Quién. Necesitan saber el quién. Difícilmente les interesa el por qué.
Aquí sólo se habla de arte, de literatura, de política, de humor o de sexo cuando hay un cotilleo de por medio. Al no ser éste un país con costumbre de psicoanálisis, ni de sobremesa filosófica, es muy difícil que alguien quiera preguntarse, alguna vez, el por qué de las cosas que ocurren. Por qué no podemos reírnos de nosotros mismos. Por qué todos los días un marido sexagenario mata a su mujer a hachazos y después se tira del balcón. Por qué nuestros hijos intimidan a sus profesores. Por qué tenemos una derecha tan caricaturesca que da risa y una izquierda tan hipersensible que nunca entiende el chiste. Por qué aunque ahora tengamos el dinero seguimos sin tener la felicidad. Etcétera.
El largo tentáculo de la prensa rosa ha invadido todos los campos de la comunicación española, y sus ideas. Ya nadie se pregunta por qué, o peor: nunca se lo han preguntado. Nadie se recuesta en el diván, nadie cierra los ojos y mira serenamente su pasado o su interior. Todo el mundo está ansioso por saber a quién, y después cuándo, y después, si queda tiempo, dónde. A quién se refiere este cómico cuando dice la puta españa. De cuántos hachazos mató este señor sexagenario a su mujer. En qué comunidad autónoma los hijos de quién intimidan a sus maestros (porque en la mía no). Qué ha dicho esta mañana el periodista facha que siempre dice cosas fachas. Quién le ha respondido desde el otro lado y cuál fue el insulto progre que usó esta vez. Cuántos euros me han subido el salario y dónde coño está mi hijo que nunca me da un abrazo.
Susana Giménez y Ana Rosa Quintana
Nunca por qué.
A nosotros nos ocurre lo contrario, y también es un desastre, el gran desastre nacional. A cada charla, por más estúpida o superficial, la seccionamos con bisturí y la teorizamos, la recurrimos, la impugnamos y la cortamos en pedacitos. Conversamos sobre nuestras cosas y nuestras acciones hasta quitarles el sentido. Cada sobremesa entre amigos se convierte en terapia de grupo. Histeriqueamos, psicopateamos, somatizamos y sublimamos hasta volvernos psicóticos. Siempre alguno de nosotros acaba llorando, otro pegando el último portazo de su vida y un tercero descubriendo su homosexualidad. O su desesperación. O su destino de exiliado quejumbroso, y se va a vivir a España.

### [Consigna A]
Transcribe del fragmento el pasaje que empieza en «Aquí sólo se» y termina en «la felicidad. Etcétera.».
### [Consigna B]
Resume el fragmento en dos oraciones.
Los registros no intervienen en esto.

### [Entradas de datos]
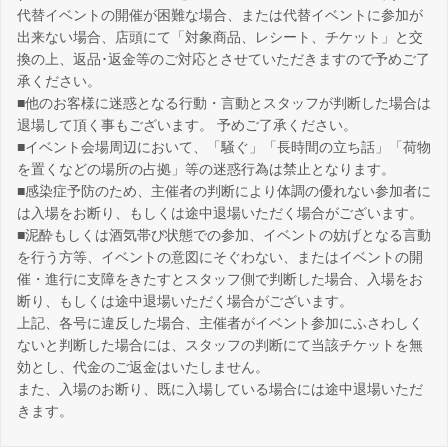
代替イベントの開催が困難な場合、または代替イベントに参加が
出来ない場合、店頭にて「対象商品、レシート、チケット」と交
換の上、返品･返金等のご対応とさせていただきますので予めご了
承ください。
■他のお客様に迷惑となる行動・言動とスタッフが判断した場合は
退場して頂く事もございます。 予めご了承ください。
■イベント会場周辺において、「騒ぐ」「長時間の立ち話」「荷物
を置くなどの場所の占拠」等の迷惑行為は禁止となります。
■感染症予防のため、主催者の判断により体調の優れない参加者に
は入場をお断り、もしくは途中退場いただく場合がございます。
■泥酔もしくは酒気帯び状態での参加、イベントの妨げとなる言動
を行う方等、イベントの意図にそぐわない、またはイベントの開
催・進行に支障をきたすとスタッフ側で判断した場合、入場をお
断り、もしくは途中退場いただく場合がございます。
上記、各号に違反した場合、主催者がイベント参加にふさわしく
ないと判断した場合には、スタッフの判断にて当該チケットを無
効とし、代金のご返金はいたしません。
また、入場のお断り、既に入場している場合には途中退場いただ
きます。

### [Tu respuesta A]
Aquí sólo se habla de arte, de literatura, de política, de humor o de sexo cuando hay un cotilleo de por medio. Al no ser éste un país con costumbre de psicoanálisis, ni de sobremesa filosófica, es muy difícil que alguien quiera preguntarse, alguna vez, el por qué de las cosas que ocurren. Por qué no podemos reírnos de nosotros mismos. Por qué todos los días un marido sexagenario mata a su mujer a hachazos y después se tira del balcón. Por qué nuestros hijos intimidan a sus profesores. Por qué tenemos una derecha tan caricaturesca que da risa y una izquierda tan hipersensible que nunca entiende el chiste. Por qué aunque ahora tengamos el dinero seguimos sin tener la felicidad. Etcétera.

### [Tu respuesta B]
En España, según el fragmento, interesa saber quién y casi nunca por qué, y la prensa rosa ha invadido todos los campos de la comunicación. A «nosotros» nos ocurre lo contrario: cada charla se teoriza y se corta en pedacitos hasta quitarle el sentido, lo que el texto llama el gran desastre nacional.